▶ _Description of the task_
Restate the records, starting at the beginning of the records and ending with the line that contains "0.278037, 0.949224, -1.712405]]", substituting "images" for "photos" and leaving everything else unchanged. Omit the pictures from your answer.

:: Data to examine ::

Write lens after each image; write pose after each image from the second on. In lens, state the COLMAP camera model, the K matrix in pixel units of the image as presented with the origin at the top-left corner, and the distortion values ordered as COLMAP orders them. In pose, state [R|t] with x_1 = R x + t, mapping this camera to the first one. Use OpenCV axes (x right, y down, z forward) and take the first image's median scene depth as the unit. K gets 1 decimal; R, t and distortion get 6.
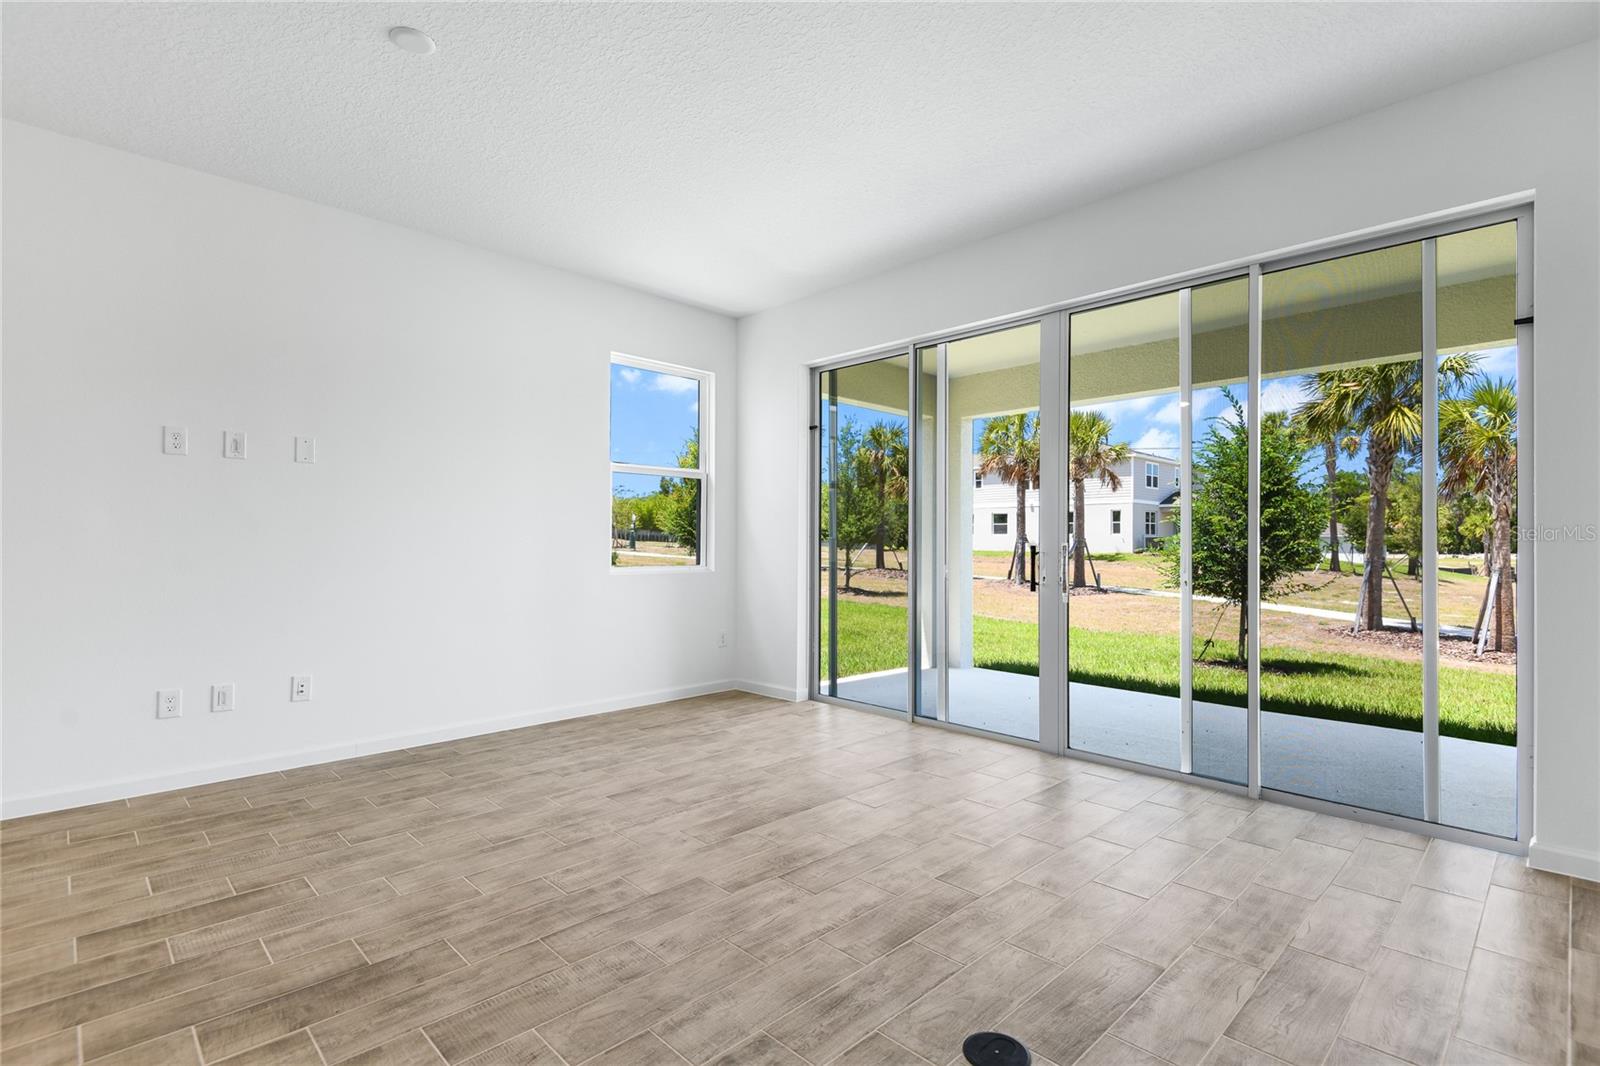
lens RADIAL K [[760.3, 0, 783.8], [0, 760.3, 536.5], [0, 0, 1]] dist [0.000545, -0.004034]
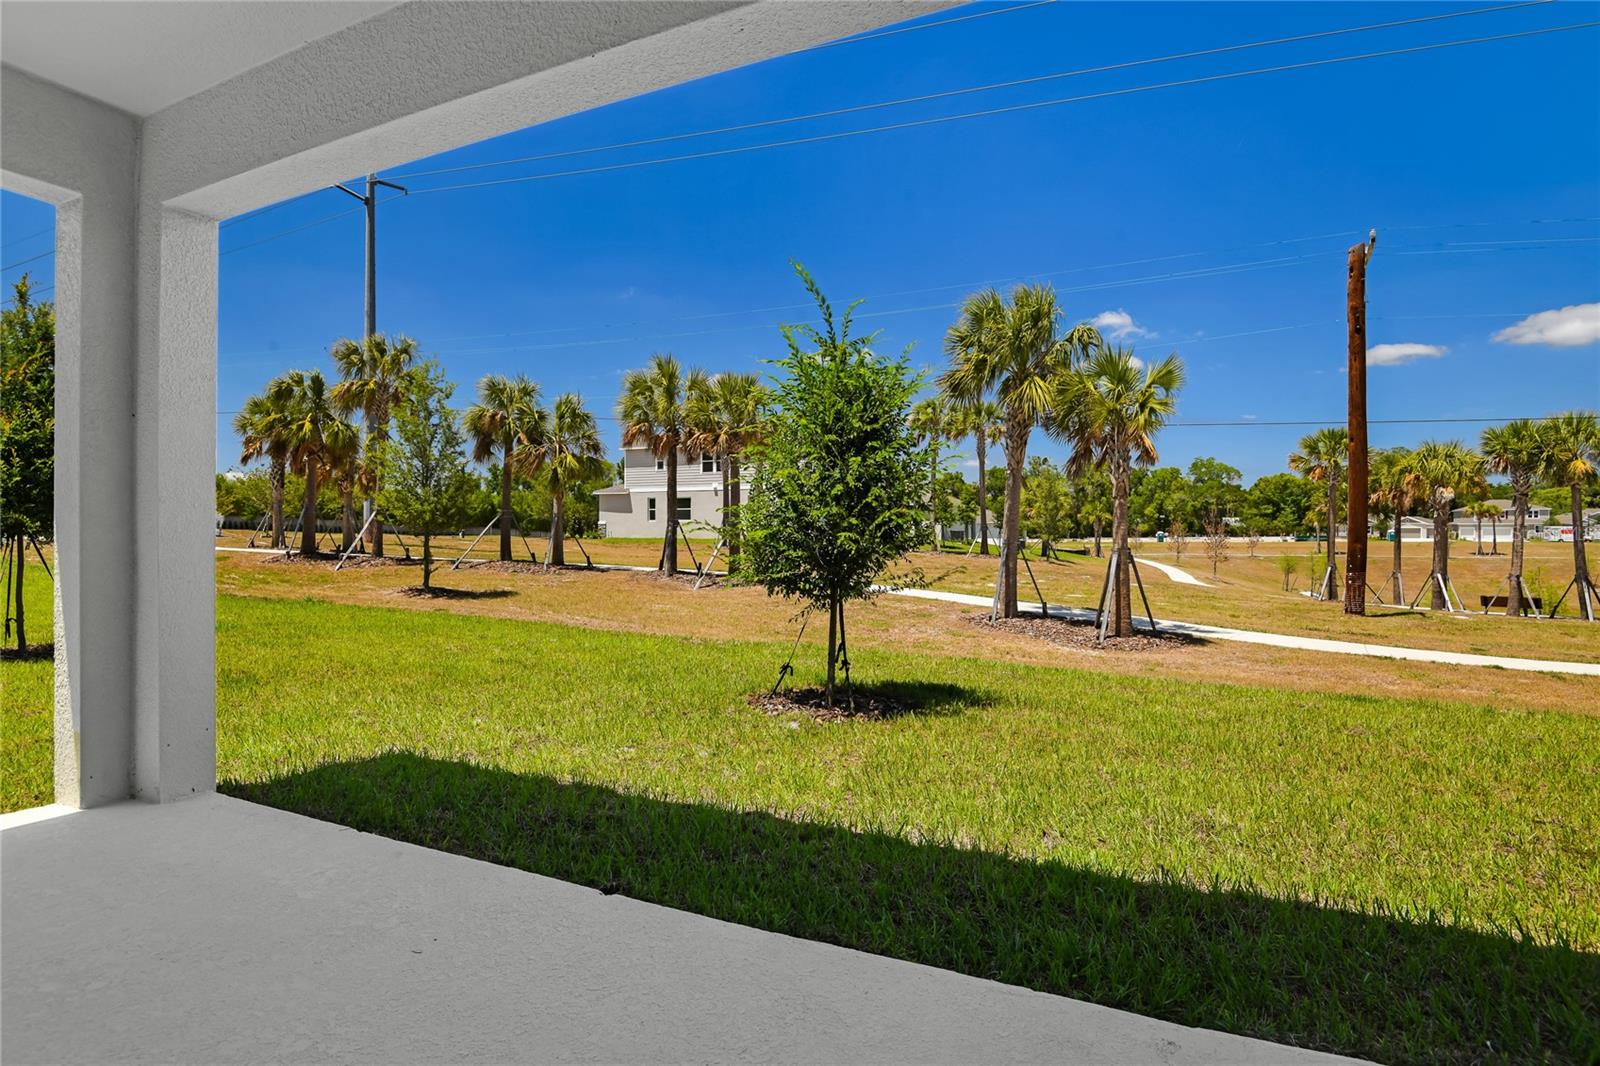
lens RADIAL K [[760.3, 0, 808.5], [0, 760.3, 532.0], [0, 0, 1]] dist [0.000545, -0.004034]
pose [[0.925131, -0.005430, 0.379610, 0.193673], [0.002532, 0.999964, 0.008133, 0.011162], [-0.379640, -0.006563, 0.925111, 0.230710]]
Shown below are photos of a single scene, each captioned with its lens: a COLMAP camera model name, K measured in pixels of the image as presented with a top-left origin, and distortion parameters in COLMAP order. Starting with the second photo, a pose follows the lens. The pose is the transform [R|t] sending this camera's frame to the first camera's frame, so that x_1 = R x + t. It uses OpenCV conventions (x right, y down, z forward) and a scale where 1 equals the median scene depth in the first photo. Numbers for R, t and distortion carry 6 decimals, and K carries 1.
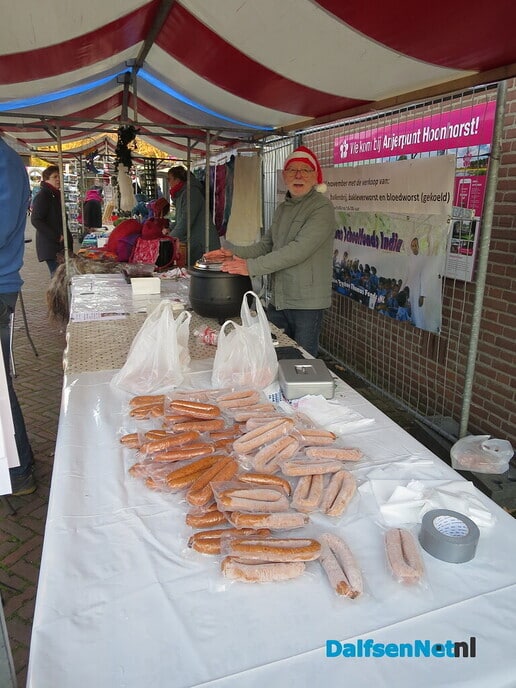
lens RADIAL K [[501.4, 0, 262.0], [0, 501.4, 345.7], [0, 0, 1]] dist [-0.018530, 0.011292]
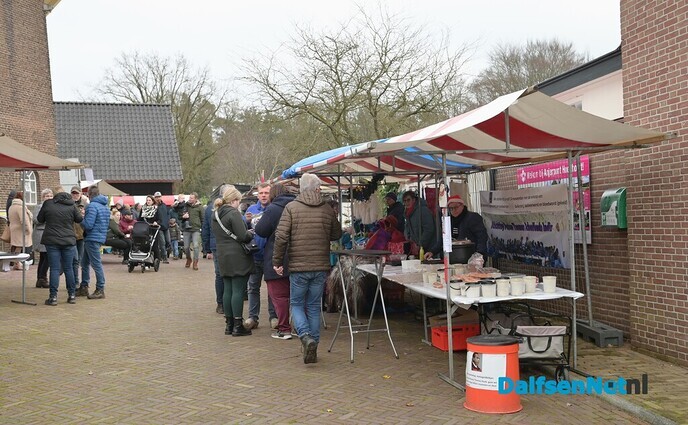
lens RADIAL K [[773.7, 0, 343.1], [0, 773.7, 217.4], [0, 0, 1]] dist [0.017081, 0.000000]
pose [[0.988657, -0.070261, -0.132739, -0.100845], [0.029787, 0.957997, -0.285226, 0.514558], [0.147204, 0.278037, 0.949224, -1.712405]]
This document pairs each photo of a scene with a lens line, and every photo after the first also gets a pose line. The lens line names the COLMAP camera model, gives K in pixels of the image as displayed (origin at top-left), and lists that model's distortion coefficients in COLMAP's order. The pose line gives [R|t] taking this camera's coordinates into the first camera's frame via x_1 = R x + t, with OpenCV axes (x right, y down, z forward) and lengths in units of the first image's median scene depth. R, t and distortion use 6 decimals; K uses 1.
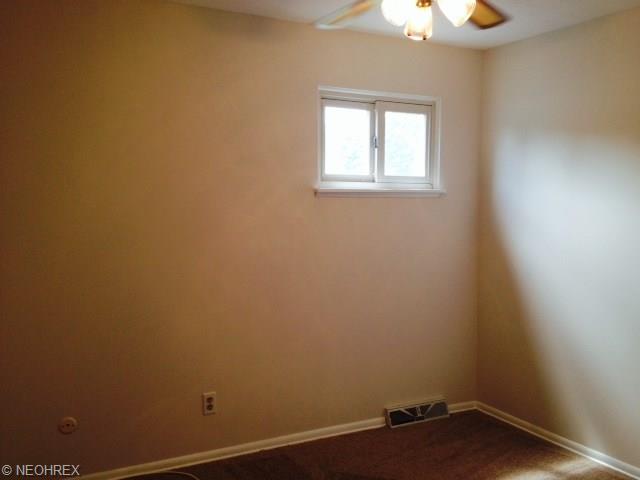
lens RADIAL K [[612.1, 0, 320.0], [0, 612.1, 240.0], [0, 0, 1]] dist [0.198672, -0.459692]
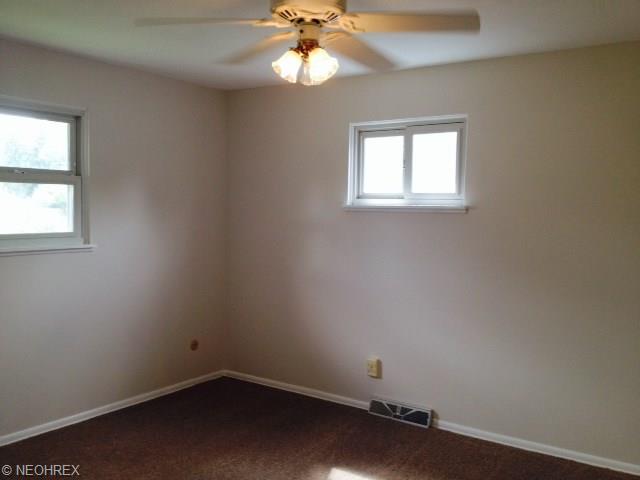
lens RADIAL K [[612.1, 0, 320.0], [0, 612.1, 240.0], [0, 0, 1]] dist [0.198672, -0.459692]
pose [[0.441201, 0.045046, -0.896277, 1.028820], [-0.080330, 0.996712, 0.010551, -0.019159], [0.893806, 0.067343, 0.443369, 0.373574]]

:::

▶ _Task result_
Write lens after each image; write pose after each image from the second on. In lens, state the COLMAP camera model, the K matrix in pixel units of the image as presented with the origin at the top-left corner, and the distortion values ordered as COLMAP orders them. In pose, state [R|t] with x_1 = R x + t, mapping this camera to the first one. Use OpenCV axes (x right, y down, z forward) and take the first image's median scene depth as the unit. K gets 1 decimal; R, t and distortion get 6.
lens RADIAL K [[760.3, 0, 783.8], [0, 760.3, 536.5], [0, 0, 1]] dist [0.000545, -0.004034]
lens RADIAL K [[760.3, 0, 808.5], [0, 760.3, 532.0], [0, 0, 1]] dist [0.000545, -0.004034]
pose [[0.925131, -0.005430, 0.379610, 0.193673], [0.002532, 0.999964, 0.008133, 0.011162], [-0.379640, -0.006563, 0.925111, 0.230710]]
Shown below are images of a single scene, each captioned with its lens: a COLMAP camera model name, K measured in pixels of the image as presented with a top-left origin, and distortion parameters in COLMAP order. Starting with the second photo, a pose follows the lens. The pose is the transform [R|t] sending this camera's frame to the first camera's frame, so that x_1 = R x + t. It uses OpenCV conventions (x right, y down, z forward) and a scale where 1 equals the median scene depth in the first photo. Numbers for R, t and distortion carry 6 decimals, and K carries 1.
lens RADIAL K [[501.4, 0, 262.0], [0, 501.4, 345.7], [0, 0, 1]] dist [-0.018530, 0.011292]
lens RADIAL K [[773.7, 0, 343.1], [0, 773.7, 217.4], [0, 0, 1]] dist [0.017081, 0.000000]
pose [[0.988657, -0.070261, -0.132739, -0.100845], [0.029787, 0.957997, -0.285226, 0.514558], [0.147204, 0.278037, 0.949224, -1.712405]]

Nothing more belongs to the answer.